- **ENUNCIADO DA TAREFA**
Cite textualmente, do texto sobre as sondagens das presidenciais brasileiras, o trecho que vai de "Nas sondagens, Bolsonaro" até "está nos 43%.".

- **EXCERTO FORNECIDO**
┌──

Nas sondagens, Bolsonaro vai perdendo, mas pouco. Ou quase nada. De acordo com a sondagem que foi conhecida nesta segunda-feira, a primeira desde que rebentou a polémica da “caixa 2” de Bolsonaro, encomendada pela Confederação Nacional do Transporte ao instituto MDA, o candidato do Partido Social Liberal reúne 57% das intenções de voto dos eleitores brasileiros. Haddad está nos 43%.
A última sondagem, essa do Datafolha, feita no dia anterior à publicação da notícia em que a “Folha de São Paulo” deu conta do financiamento ilegal da campanha de Bolsonaro por um grupo de empresários através da compra de pacotes de disparo em massa de mensagens anti-PT via WhatsApp, apontava para uma diferença ligeiramente superior entre os dois candidatos às presidenciais brasileiras, cujo segundo turno é disputado no próximo domingo 28: contabilizando apenas os votos válidos, 59% contra 41% para o candidato do partido de Lula.

└──

Dados do texto extraído da página:
┌──

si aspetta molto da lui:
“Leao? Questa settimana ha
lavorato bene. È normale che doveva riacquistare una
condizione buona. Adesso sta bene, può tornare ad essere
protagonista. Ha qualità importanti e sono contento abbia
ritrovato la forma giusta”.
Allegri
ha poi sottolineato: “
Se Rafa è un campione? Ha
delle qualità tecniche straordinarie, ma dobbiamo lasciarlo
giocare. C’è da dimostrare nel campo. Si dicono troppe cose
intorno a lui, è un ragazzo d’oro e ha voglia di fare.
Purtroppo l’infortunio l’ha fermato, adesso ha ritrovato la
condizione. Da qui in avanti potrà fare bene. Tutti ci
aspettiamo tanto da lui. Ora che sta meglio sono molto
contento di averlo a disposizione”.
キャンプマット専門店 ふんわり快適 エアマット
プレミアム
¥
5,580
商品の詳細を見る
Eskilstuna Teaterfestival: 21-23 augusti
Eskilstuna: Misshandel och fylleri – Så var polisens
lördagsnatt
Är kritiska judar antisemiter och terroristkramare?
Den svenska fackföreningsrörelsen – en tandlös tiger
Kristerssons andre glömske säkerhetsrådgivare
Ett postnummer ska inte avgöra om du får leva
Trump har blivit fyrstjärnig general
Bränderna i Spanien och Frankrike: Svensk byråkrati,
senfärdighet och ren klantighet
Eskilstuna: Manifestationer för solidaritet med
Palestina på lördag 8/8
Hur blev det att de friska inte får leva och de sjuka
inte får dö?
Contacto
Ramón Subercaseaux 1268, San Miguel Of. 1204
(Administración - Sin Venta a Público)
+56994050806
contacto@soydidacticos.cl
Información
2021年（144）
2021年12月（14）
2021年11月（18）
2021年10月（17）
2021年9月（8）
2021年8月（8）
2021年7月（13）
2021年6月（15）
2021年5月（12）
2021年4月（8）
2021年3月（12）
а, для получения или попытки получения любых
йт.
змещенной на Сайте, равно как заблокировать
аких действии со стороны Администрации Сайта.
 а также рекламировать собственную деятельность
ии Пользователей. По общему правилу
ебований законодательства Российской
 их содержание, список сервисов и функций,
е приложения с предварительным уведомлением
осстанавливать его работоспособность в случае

└──

- **RESULTADO DA TAREFA**
Nas sondagens, Bolsonaro vai perdendo, mas pouco. Ou quase nada. De acordo com a sondagem que foi conhecida nesta segunda-feira, a primeira desde que rebentou a polémica da “caixa 2” de Bolsonaro, encomendada pela Confederação Nacional do Transporte ao instituto MDA, o candidato do Partido Social Liberal reúne 57% das intenções de voto dos eleitores brasileiros. Haddad está nos 43%.